The large crowd heading for Boston and Cambridge reveals some of the social pressures that accompany going to a single-sex school. During the week Wellesley students toil in an all-female environment and find it difficult to fit in the 40 minute ride to Harvard. The commuting difficulties divides work and weekends, they say.
Weekends are both the only time for the students to escape the monotony of student life and dress up for co-ed parties.
"The buses are the life-saver for us," says Debbie L. Dreyfus, a junior at Wellesley. "They are really the only way to get off campus on the week-ends."
"It's easy to take the bus," says sophomore Elizabeth Harmer. "I use it to get to the T, or to see friend."
"People at Wellesley resent the image of the bus and the tasty name people call it. It's not true," Harmer says. "I have a friend at Harvard and she said they hate Wellesley women. She says they think we can do whatever we want during the week, and then come out and put on a new persona for the weekend, while Harvard women have to put it on all the time."
Many of the women want to ask questions about Harvard. What do people think of us at Harvard, they ask. What kind of parties do you have? How's the social life?
The Wellesley women divide the riders into two distinct groups: a "Harvard group" of bus riders and an "MIT group." To which group people belong depends on whom you know at each college. But most of the women who got off at the Harvard stop say they just want to catch the T to get into to Boston. They say they really had to know someone to go to a Harvard party, which isn't nescessary at MIT frats.
When asked which fraternity they were going to, Sara A. Miller answers "one with men." Her companion, who is sitting in the back stairwell gives her name only as "Emily" replies, "the one with Greek letters that postered." They said that Harvard parties tend not to poster, so students looking for something definite tend to go to MIT.
The women are slightly touchy about the reputation of Wellesley women. Dreyfus says she "would kill anyone" who implied that she was "imported" for a party.
She does acknowledge the accuracy of the bus' notorious nickname. "It really is the fuck truck, let's be honest."

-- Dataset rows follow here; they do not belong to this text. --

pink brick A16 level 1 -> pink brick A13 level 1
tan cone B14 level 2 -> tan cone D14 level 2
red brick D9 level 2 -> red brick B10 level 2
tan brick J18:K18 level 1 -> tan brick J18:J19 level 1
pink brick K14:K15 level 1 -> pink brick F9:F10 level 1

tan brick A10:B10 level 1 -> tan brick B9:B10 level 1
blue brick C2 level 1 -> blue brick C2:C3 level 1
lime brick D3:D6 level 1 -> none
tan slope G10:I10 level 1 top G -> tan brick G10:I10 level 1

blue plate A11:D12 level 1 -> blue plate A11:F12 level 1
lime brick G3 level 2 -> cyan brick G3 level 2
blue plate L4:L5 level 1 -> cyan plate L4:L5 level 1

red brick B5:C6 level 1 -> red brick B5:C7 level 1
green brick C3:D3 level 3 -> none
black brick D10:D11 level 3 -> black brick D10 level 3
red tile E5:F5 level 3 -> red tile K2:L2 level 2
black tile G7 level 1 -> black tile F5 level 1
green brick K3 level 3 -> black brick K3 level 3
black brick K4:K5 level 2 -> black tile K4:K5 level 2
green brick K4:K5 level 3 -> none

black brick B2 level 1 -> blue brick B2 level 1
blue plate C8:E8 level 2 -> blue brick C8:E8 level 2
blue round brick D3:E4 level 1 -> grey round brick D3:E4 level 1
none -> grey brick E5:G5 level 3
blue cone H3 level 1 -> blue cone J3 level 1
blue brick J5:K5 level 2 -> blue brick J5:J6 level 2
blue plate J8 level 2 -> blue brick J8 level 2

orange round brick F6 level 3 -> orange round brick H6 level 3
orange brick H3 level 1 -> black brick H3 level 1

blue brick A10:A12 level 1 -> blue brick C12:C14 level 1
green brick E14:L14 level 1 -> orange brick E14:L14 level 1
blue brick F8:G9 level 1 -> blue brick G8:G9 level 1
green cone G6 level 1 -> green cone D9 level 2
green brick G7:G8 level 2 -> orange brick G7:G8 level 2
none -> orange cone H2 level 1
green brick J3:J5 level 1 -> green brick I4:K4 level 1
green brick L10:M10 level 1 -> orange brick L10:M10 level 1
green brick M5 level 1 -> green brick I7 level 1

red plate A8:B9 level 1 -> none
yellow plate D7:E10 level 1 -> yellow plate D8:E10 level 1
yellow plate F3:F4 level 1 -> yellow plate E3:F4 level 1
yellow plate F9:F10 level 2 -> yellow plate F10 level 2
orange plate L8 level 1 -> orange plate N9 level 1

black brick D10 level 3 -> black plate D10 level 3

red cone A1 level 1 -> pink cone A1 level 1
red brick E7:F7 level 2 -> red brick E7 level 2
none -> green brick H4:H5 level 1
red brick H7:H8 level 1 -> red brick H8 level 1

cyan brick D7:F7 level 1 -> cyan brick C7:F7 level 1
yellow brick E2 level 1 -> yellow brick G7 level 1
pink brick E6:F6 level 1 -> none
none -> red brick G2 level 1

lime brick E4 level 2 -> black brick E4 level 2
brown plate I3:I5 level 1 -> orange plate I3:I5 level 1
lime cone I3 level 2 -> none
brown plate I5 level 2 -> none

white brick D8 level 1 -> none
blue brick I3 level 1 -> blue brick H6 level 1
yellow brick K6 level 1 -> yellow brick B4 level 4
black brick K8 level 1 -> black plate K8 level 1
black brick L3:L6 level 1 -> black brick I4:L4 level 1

She estimates that slightly more than half of the women with their dark lipstick and mascara-ed eyes are actually going to parties, a figure that is backed up by several other women.
The women sitting in the stairwell--a first-year and a junior--say in unison that they ride the bus "as little as possible." The first-year says she is going to her fifth party, but the junior says this is her first frat party of the school year.
"I'm going to this party on the one in two million trillion chance that I'll find a guy who is not drunk and nice," says Emily. "The odds are not in our favor."
"We're looking to have fun," says Miller. "If men happen to show up, that's OK."
The women say they think the men may be "weird." The poster that told them of the party read, "If you have a problem getting to this party, call Mike," and included a phone number, they say. "If they are that desperate, they must be kind of weird," says Miller.